Application of Clustering and Microgrid Identification for the Development of Retrofit Strategies for large Building Stocks
Katholieke Universiteit Leuven
Architectural Engineering Division
Prof. Dr.-Ing. Philipp Geyer
For reducing energy consumption and emissions of the built environment, it is vital to manage building stocks and develop strategies for energy efficiency and building-integrated renewable energy supply. However, the development of such strategies for hundred to 10,000 buildings is a major challenge. Therefore, the research project develops methods to cluster buildings based on their sensitivity to energy efficiency measures and to identify their intelligent interconnection by thermal microgrids and other smart local energy systems.
First, the groups derived by algorithmic clustering allow an easy development of tailored retrofit strategies. The clustering is based on the reduction of CO2 emission per investment cost unit for each retrofitting measure. The better fitting of retrofit measures and strategies to clusters in contrast to the conventional classification based on building type and age is demonstrated. For these groups, an easy development of retrofit strategies is possible.

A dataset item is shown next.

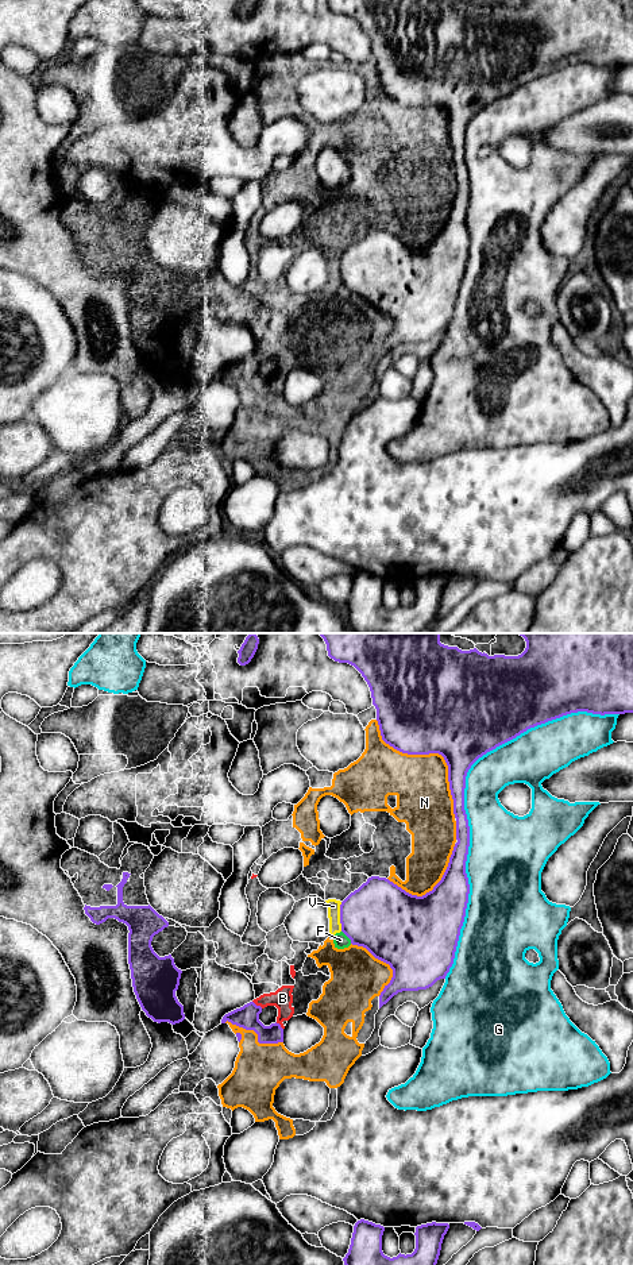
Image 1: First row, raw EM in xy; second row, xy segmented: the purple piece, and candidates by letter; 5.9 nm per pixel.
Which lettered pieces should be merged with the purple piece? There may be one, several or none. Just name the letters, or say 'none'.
none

Furthermore, district heating systems have proven to supply heat for buildings both energy and cost efficient. Thermal microgrids can be understood as a special form of district heating: local, small scale, bi-directional and supplied by different thermal sources that are connected in a network. Given a suitable combination of loads, number and distance of buildings they offer ecologic and economic advantages compared to individual heating systems. A novel method using fuzzy logic as data analysis techniques on geo-referenced building data to identify suitable configurations of buildings yields efficient and effective thermal microgrids. For the identification both non-spatial and spatial data from a database are combined to form a set of selection criteria. The method is also applicable for the identification of electric smart grids or other similar network types.
Both methods are applied to the data of the research project Zernez Energia 2020, which deals with a Swiss village to become carbon neural. The methods served in Zernez to develop a cost-effective retrofit strategy saving 80% of CO2 emissions.